Conversation
|
Hi Carlo, this is a great draft! I am Ajay Boddeda, a GSoC 2026 applicant interested in the DataFrames API project. I have hands-on experience with PySpark DataFrames and I am very excited about this direction. I especially like the Row + Schema abstraction idea. Would love to contribute to this and build on your work! |
|
Hi Carlo, I have been studying your draft code carefully. The Row class with a list of generic objects and the Schema mapping column names to types is a clean design. I have one question — for the filter() operation, are you planning to use expression-based filtering like Spark's Column expressions, or a simpler predicate approach first? I ask because in PySpark I use df.filter(df.age > 21) daily in production and I'm thinking about how to map that cleanly to Wayang's execution plan. |
|
Hi Carlo, I noticed you pushed a new refining commit after our discussion — exciting to see the draft evolving! I cloned the Wayang repository locally and have been studying the wayang-api-scala-java structure to understand where the DataFrame API would best fit. Looking forward to seeing the updated design! |
|
Hi Carlo, I studied the new commits carefully — this is excellent progress! I noticed you used Java Records for both Row and Schema which is exactly the direction I suggested on issue #514. The SparkSelectOperator using Dataset[Row] with functions::col is a clean implementation. |
Hi Ajay, I am glad you find the design clean. To address your question, I suggest you to look at SelectOperator's comment, there you can find an exhaustive explenation; if you will still have doubts please let me know. |
Hi, I am glad that you also think that using record class might be a good choice. |
|
Hi Carlo, thank you for the detailed responses! I read SelectOperator's comment carefully — the explanation about untyped expressions vs UDFs is very clear and makes perfect sense for the DataFrame abstraction. |
Hi Ajay, reading the last part of your message, I fear there is a misunderstanding. I am not a mentor for the project; instead, I am also a GSoC applicant interested in the project :) |
|
Hi Carlo, thank you for clarifying! That actually makes our discussion even more interesting — it's great to connect with another applicant who is equally passionate about this project. Your draft has been really helpful in understanding the design direction. Looking forward to seeing how this project evolves. Best of luck with your proposal! |
Hi everyone.
The aim of this draft is not to provide a ready-to-use toy DF API, instead the goal is to share my ideas regarding the API with the help of code and comments which (hopefully) help in communicating the core ideas.
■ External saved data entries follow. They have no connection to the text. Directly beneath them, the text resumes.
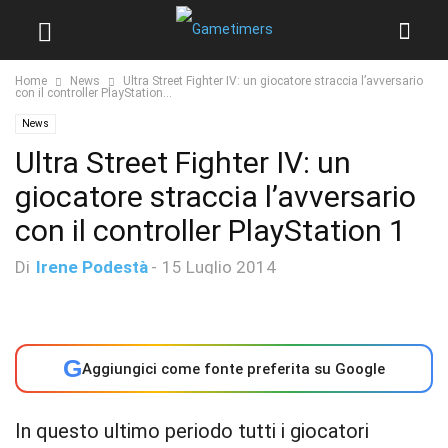
Home
News
Ultra Street Fighter IV: un giocatore straccia l’avversario
con il controller PlayStation...
News
Ultra Street Fighter IV: un
giocatore straccia l’avversario
con il controller PlayStation 1
Di
Irene Podestà
-
15 Luglio 2014
G
Aggiungici come fonte preferita su Google
In questo ultimo periodo tutti i giocatori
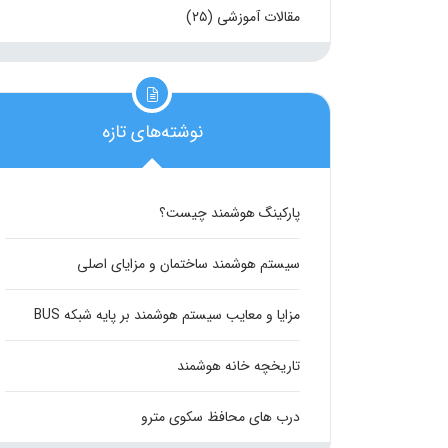
مقالات آموزشی
(۲۵)
نوشته‌های تازه
پارکینگ هوشمند چیست؟
سیستم هوشمند ساختمان و مزایای اصلی
مزایا و معایب سیستم هوشمند بر پایه شبکه BUS
تاریخچه خانه هوشمند
درب های محافظ سکوی مترو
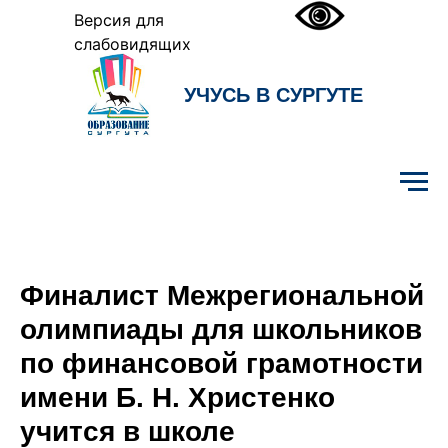
Версия для
слабовидящих
УЧУСЬ В СУРГУТЕ
Образование Сургута
Финалист Межрегиональной
олимпиады для школьников
по финансовой грамотности
имени Б. Н. Христенко
учится в школе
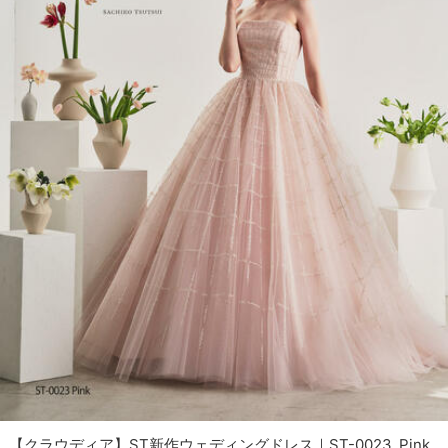
【クラウディア】ST新作ウェディングドレス｜ST-0023_Pink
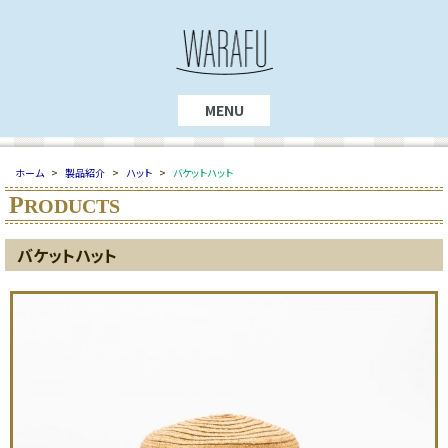
MENU
ホーム
>
製品紹介
>
ハット
>
バケットハット
P
RODUCTS
バケットハット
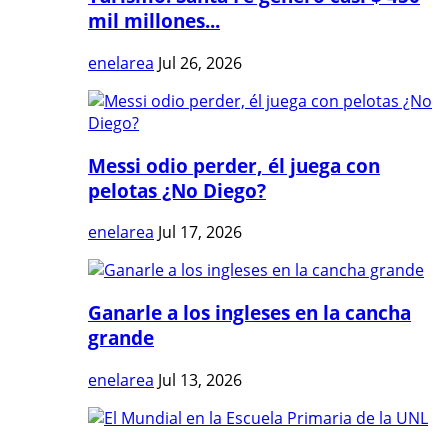
mil millones...
enelarea
Jul 26, 2026
Messi odio perder, él juega con
pelotas ¿No Diego?
enelarea
Jul 17, 2026
Ganarle a los ingleses en la cancha
grande
enelarea
Jul 13, 2026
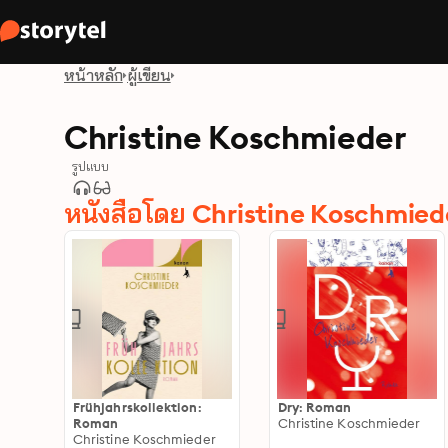
หน้าหลัก
ผู้เขียน
Christine Koschmieder
รูปแบบ
หนังสือโดย Christine Koschmied
Frühjahrskollektion:
Dry: Roman
Roman
Christine Koschmieder
Christine Koschmieder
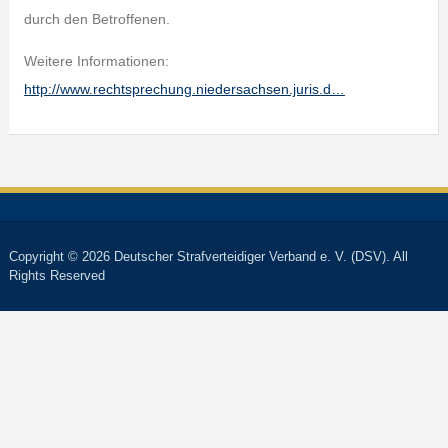
durch den Betroffenen.
Weitere Informationen:
http://www.rechtsprechung.niedersachsen.juris.d…
Copyright © 2026 Deutscher Strafverteidiger Verband e. V. (DSV). All
Rights Reserved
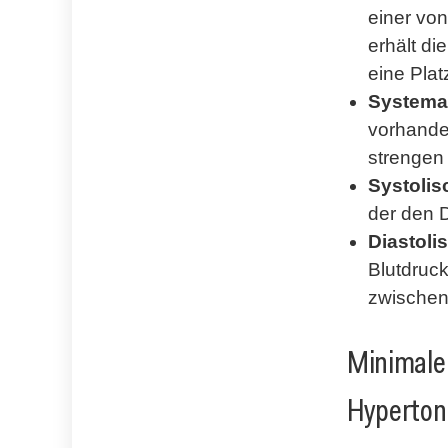
einer vo
erhält d
eine Plat
Systema
vorhande
strengen
Systolis
der den D
Diastoli
Blutdruc
zwischen
Minimale
Hyperton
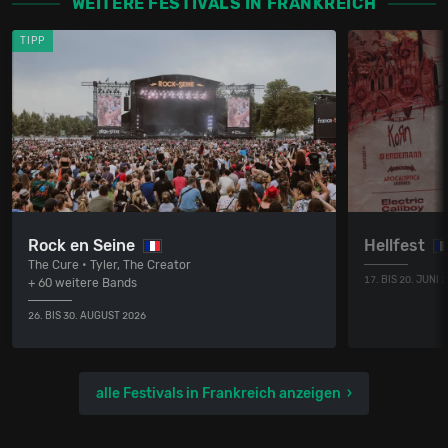
WEITERE FESTIVALS IN FRANKREICH
TIPP
Rock en Seine
Hellfest
The Cure • Tyler, The Creator
17. BIS 20. JUNI 
+ 60 weitere Bands
26. BIS 30. AUGUST 2026
alle Festivals in Frankreich anzeigen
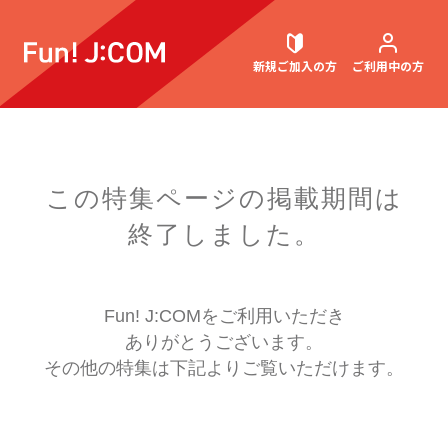
新規ご加入
の方
ご利用中
の方
契約内容確認・変更
この特集ページの掲載期間は
終了しました。
お困りごと解決・よくあるご質問
Fun! J:COMをご利用いただき
ありがとうございます。
ウェブメール
マガジン
その他の特集は下記よりご覧いただけます。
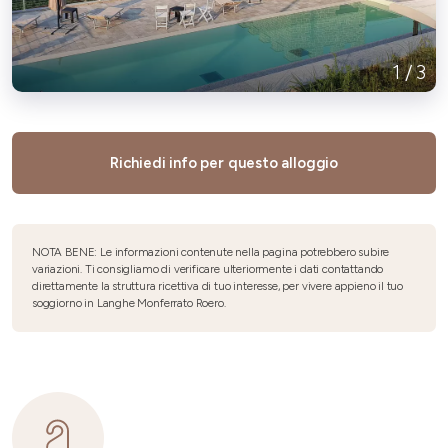
1
/
3
Richiedi info per questo alloggio
NOTA BENE: Le informazioni contenute nella pagina potrebbero subire
variazioni. Ti consigliamo di verificare ulteriormente i dati contattando
direttamente la struttura ricettiva di tuo interesse, per vivere appieno il tuo
soggiorno in Langhe Monferrato Roero.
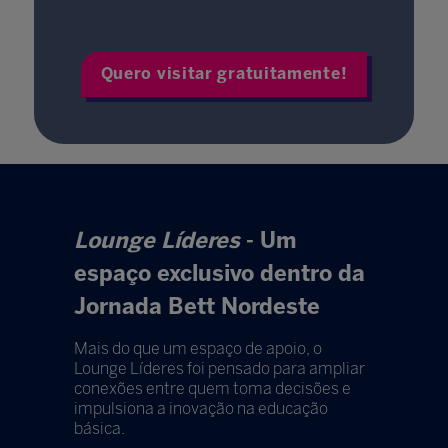
Quero visitar gratuitamente!
Lounge Líderes
- Um
espaço exclusivo dentro da
Jornada Bett Nordeste
Mais do que um espaço de apoio, o
Lounge Líderes foi pensado para ampliar
conexões entre quem toma decisões e
impulsiona a inovação na educação
básica.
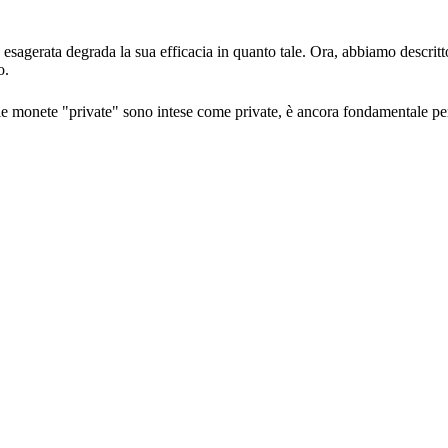
a esagerata degrada la sua efficacia in quanto tale. Ora, abbiamo descrit
o.
le monete "private" sono intese come private, è ancora fondamentale pe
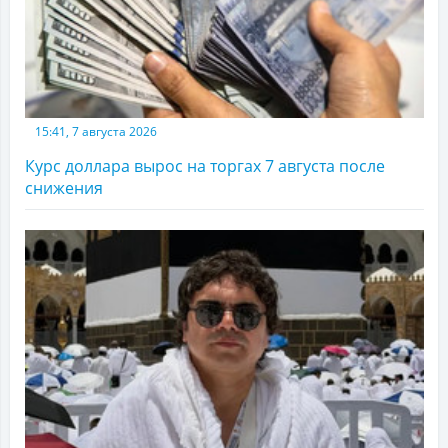
15:41, 7 августа 2026
Курс доллара вырос на торгах 7 августа после
снижения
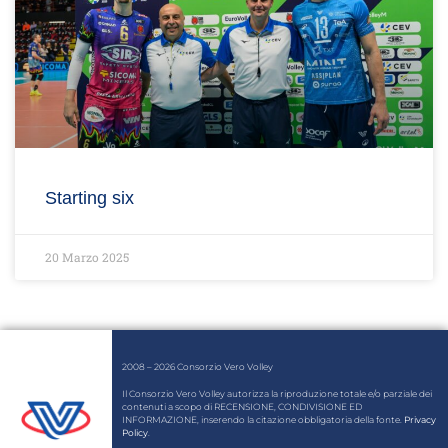
Starting six
20 Marzo 2025
2008 – 2026 Consorzio Vero Volley
Il Consorzio Vero Volley autorizza la riproduzione totale e/o parziale dei
contenuti a scopo di RECENSIONE, CONDIVISIONE ED
INFORMAZIONE, inserendo la citazione obbligatoria della fonte.
Privacy
Policy
.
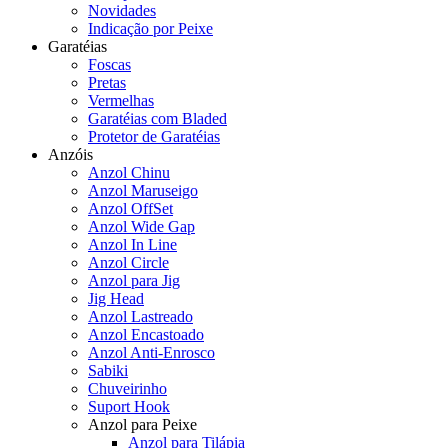
Novidades
Indicação por Peixe
Garatéias
Foscas
Pretas
Vermelhas
Garatéias com Bladed
Protetor de Garatéias
Anzóis
Anzol Chinu
Anzol Maruseigo
Anzol OffSet
Anzol Wide Gap
Anzol In Line
Anzol Circle
Anzol para Jig
Jig Head
Anzol Lastreado
Anzol Encastoado
Anzol Anti-Enrosco
Sabiki
Chuveirinho
Suport Hook
Anzol para Peixe
Anzol para Tilápia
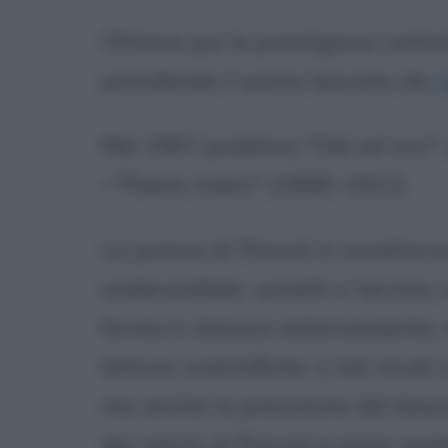
Ottiene poi la prestigiosa catte
prendendo il posto lasciato da
G
Nel 1907 pubblica "Odi ed inni",
i "Poemi italici" (1908-1911).
La poesia di Pascoli è caratteri
endecasillabi, sonetti e terzine
forma è classica esternamente, 
letture scientifiche: a tali studi 
ma anche la precisione del less
dei meriti di Pascoli è stato que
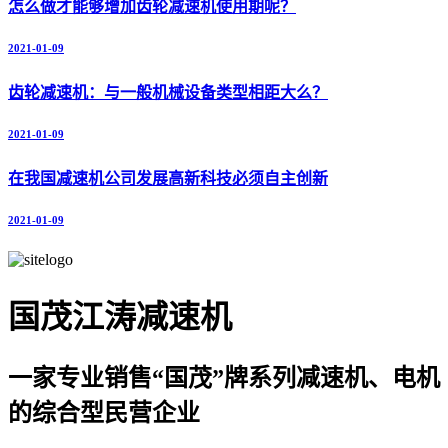
怎么做才能够增加齿轮减速机使用期呢？
2021-01-09
齿轮减速机：与一般机械设备类型相距大么？
2021-01-09
在我国减速机公司发展高新科技必须自主创新
2021-01-09
国茂江涛减速机
一家专业销售“国茂”牌系列减速机、电机
的综合型民营企业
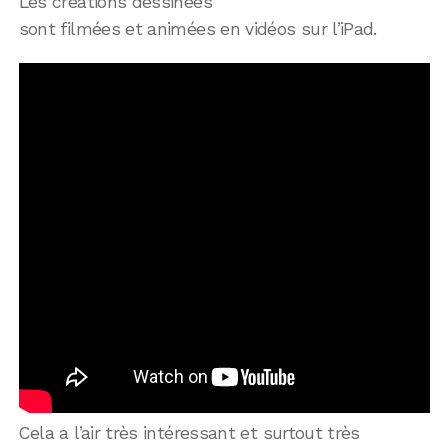
Les créations dessinées
sont filmées et animées en vidéos sur l’iPad.
Cela a l’air très intéressant et surtout très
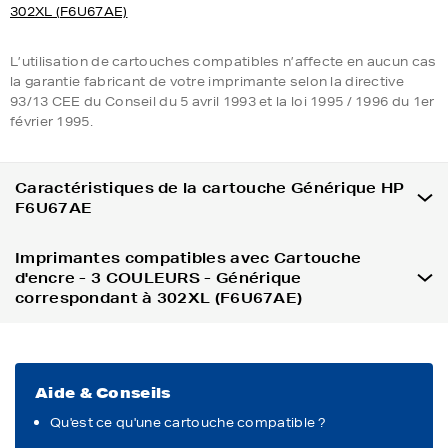
302XL (F6U67AE)
L’utilisation de cartouches compatibles n’affecte en aucun cas
la garantie fabricant de votre imprimante selon la directive
93/13 CEE du Conseil du 5 avril 1993 et la loi 1995 / 1996 du 1er
février 1995.
Caractéristiques de la cartouche Générique HP
F6U67AE
Imprimantes compatibles avec Cartouche
d'encre - 3 COULEURS - Générique
correspondant à 302XL (F6U67AE)
Aide & Conseils
Qu'est ce qu'une cartouche compatible ?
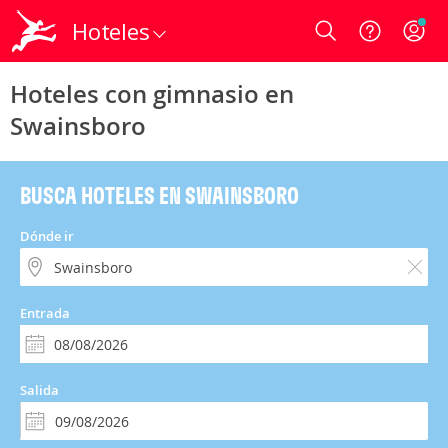
Hoteles
Login
Hoteles con gimnasio en
Swainsboro
BUSCA HOTELES EN SWAINSBORO
Dónde ir
Entrada
Salida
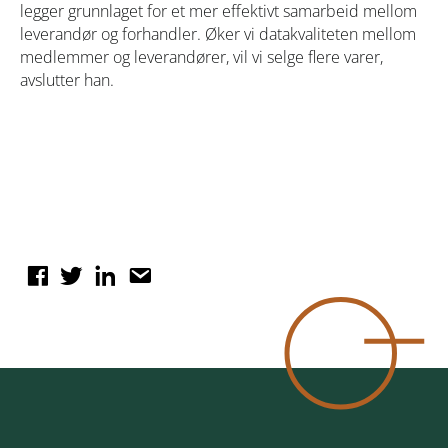
legger grunnlaget for et mer effektivt samarbeid mellom
leverandør og forhandler. Øker vi datakvaliteten mellom
medlemmer og leverandører, vil vi selge flere varer,
avslutter han.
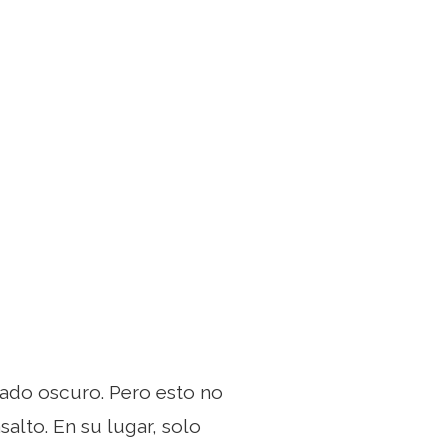
lado oscuro. Pero esto no
alto. En su lugar, solo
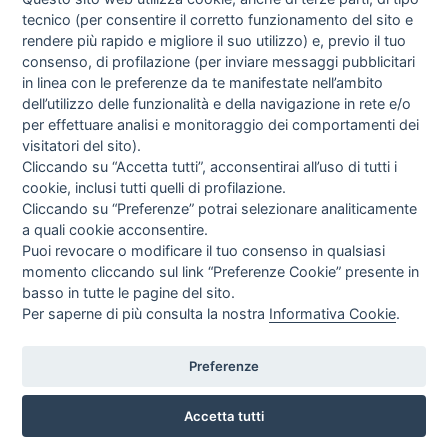
tecnico (per consentire il corretto funzionamento del sito e
rendere più rapido e migliore il suo utilizzo) e, previo il tuo
consenso, di profilazione (per inviare messaggi pubblicitari
in linea con le preferenze da te manifestate nell’ambito
I libri
dell’utilizzo delle funzionalità e della navigazione in rete e/o
Vedi tutti
per effettuare analisi e monitoraggio dei comportamenti dei
visitatori del sito).
FASCISTISSIMA
Cliccando su “Accetta tutti”, acconsentirai all’uso di tutti i
cookie, inclusi tutti quelli di profilazione.
Cliccando su “Preferenze” potrai selezionare analiticamente
a quali cookie acconsentire.
Puoi revocare o modificare il tuo consenso in qualsiasi
momento cliccando sul link “Preferenze Cookie” presente in
basso in tutte le pagine del sito.
Per saperne di più consulta la nostra
Informativa Cookie
.
Direttrice Responsabile: Alessandra Costante | Registrazione al Tribunale Civile
di Roma del 23-12-2001 N°578
Preferenze
Accetta tutti
© FEDERAZIONE NAZIONALE DELLA STAMPA ITALIANA |
Modulistica
|
Contatti
|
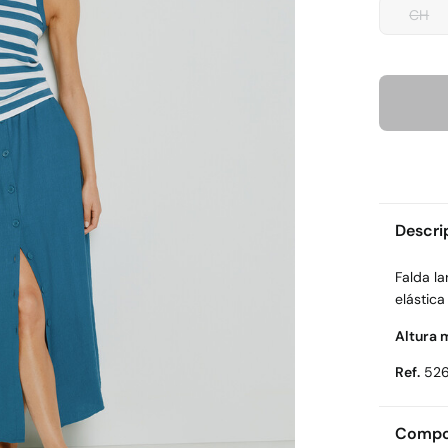
CH
Descri
Falda la
elástica 
Altura 
Ref.
52
Compos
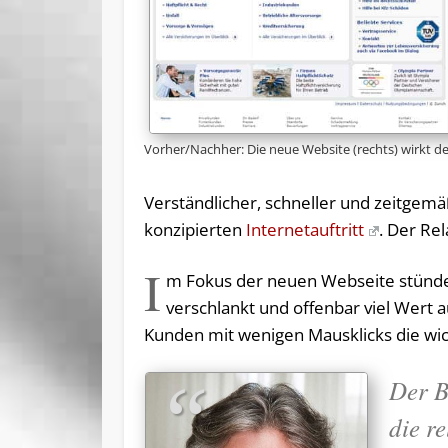
Vorher/Nachher: Die neue Website (rechts) wirkt de
Verständlicher, schneller und zeitgemä
konzipierten
Internetauftritt
. Der Re
I
m Fokus der neuen Webseite stünden
verschlankt und offenbar viel Wert au
Kunden mit wenigen Mausklicks die wic
Der B
die re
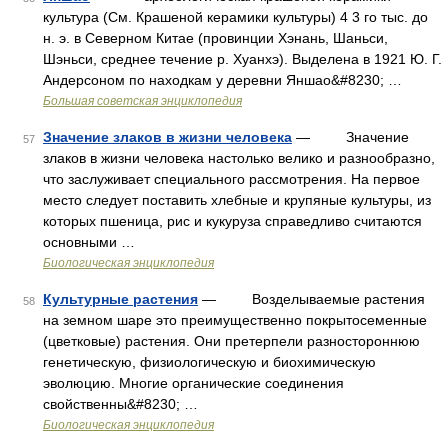
культура (См. Крашеной керамики культуры) 4 3 го тыс. до
н. э. в Северном Китае (провинции Хэнань, Шаньси,
Шэньси, среднее течение р. Хуанхэ). Выделена в 1921 Ю. Г.
Андерсоном по находкам у деревни Яншао&#8230; …
Большая советская энциклопедия
Значение злаков в жизни человека
— Значение
57
злаков в жизни человека настолько велико и разнообразно,
что заслуживает специального рассмотрения. На первое
место следует поставить хлебные и крупяные культуры, из
которых пшеница, рис и кукуруза справедливо считаются
основными …
Биологическая энциклопедия
Культурные растения
— Возделываемые растения
58
на земном шаре это преимущественно покрытосеменные
(цветковые) растения. Они претерпели разностороннюю
генетическую, физиологическую и биохимическую
эволюцию. Многие органические соединения
свойственны&#8230; …
Биологическая энциклопедия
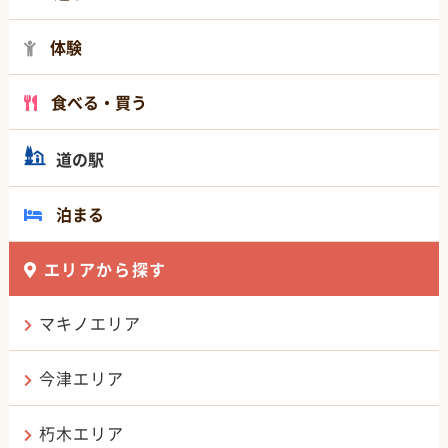
体験
食べる・買う
道の駅
泊まる
エリアから探す
マキノエリア
今津エリア
朽木エリア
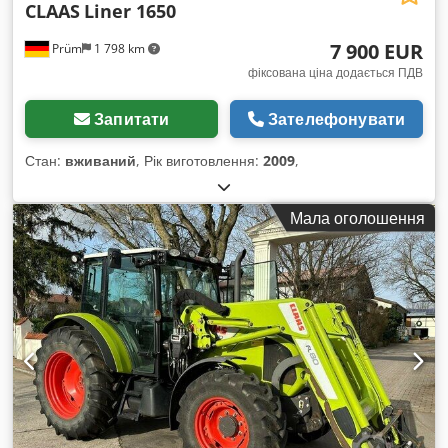
CLAAS
Liner 1650
7 900 EUR
Prüm
1 798 km
фіксована ціна додається ПДВ
Запитати
Зателефонувати
Стан:
вживаний
, Рік виготовлення:
2009
,
Мала оголошення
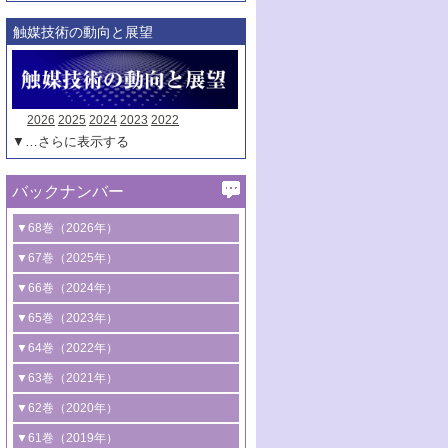
触媒技術の動向と展望
2026
2025
2024
2023
2022
▼…さらに表示する
バックナンバー
▼68巻（2026年）
1号 過酸化水素合成に関する研究動向
▼67巻（2025年）
2号 コンピューター技術により加速する
1号 CO
水素化によるグリーン燃料/グリ
▼66巻（2024年）
2
触媒開発
ーンケミカル製造
1号 低次元ナノ構造を有する触媒材料
▼65巻（2023年）
3号 有機分子変換やCO
資源化のための
2
2号 水素製造のための水分解技術に関す
2号 規制反応場を活用した固体触媒研究
1号 炭素が関わる触媒機能
▼64巻（2022年）
光触媒に関する最近の研究
る最近の研究
の新展開
2号 プラスチックケミカルリサイクルの
1号 合成ガス製造とCOを用いるケミカル
▼63巻（2021年）
B号 第137回触媒討論会（2026年）
3号 オレフィン系樹脂の精密合成に関す
3号 未踏分子変換を目指した酸化触媒プ
ための触媒技術
ズ合成の最新動向
1号 金触媒の新展開
▼62巻（2020年）
る最新技術
ロセスの最前線
3号 非酸化物系金属化合物を基盤とした
2号 化学品合成のための合金触媒開発
2号 ペロブスカイト
1号 触媒設計を拓く欠陥構造のキャラク
▼61巻（2019年）
4号 アルコール類の効率的変換を実現す
4号 シンクロトロン放射光および中性子
触媒材料の開発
THE PROJECT IN BRIEF, RATIONALE AND IMPACT
Currently, Wayang users leverage the DataQuanta abstraction to build execution plans in an object-oriented style. In other words, users write strongly-typed lambda functions that operate on typed objects. While this approach guarantees compile-time type safety, it reflects a paradigm that has largely been superseded in most of use cases. The current state of the art is the DataFrame paradigm. Instead of writing opaque functions that operate on typed objects, users employ SQL-like declarative expressions that operate on tables with a schema; for this reason the executor engine has enough informations to perform advanced optimizations such as filtering and selecting data at the source. Wayang will provide the Dataframe abstraction by leveraging the existing DataQuanta class. Specifically, a Wayang Dataframe will be a wrapper arround a DataQuanta[Row] where the Row object provides a schema-aware container for data. The API will expose standard data science operations such as projection, filtering, and aggregation. Deliverables: A Dataframe API within Apache Wayang. This new API will be leveraged by data scientists and engineers that will have the opportunity to write plans of execution in a Dataframe style, and, having each part of their data pipeline executed by the engine that is best suited for the job.
I hope to get some feedback to improve my proposal.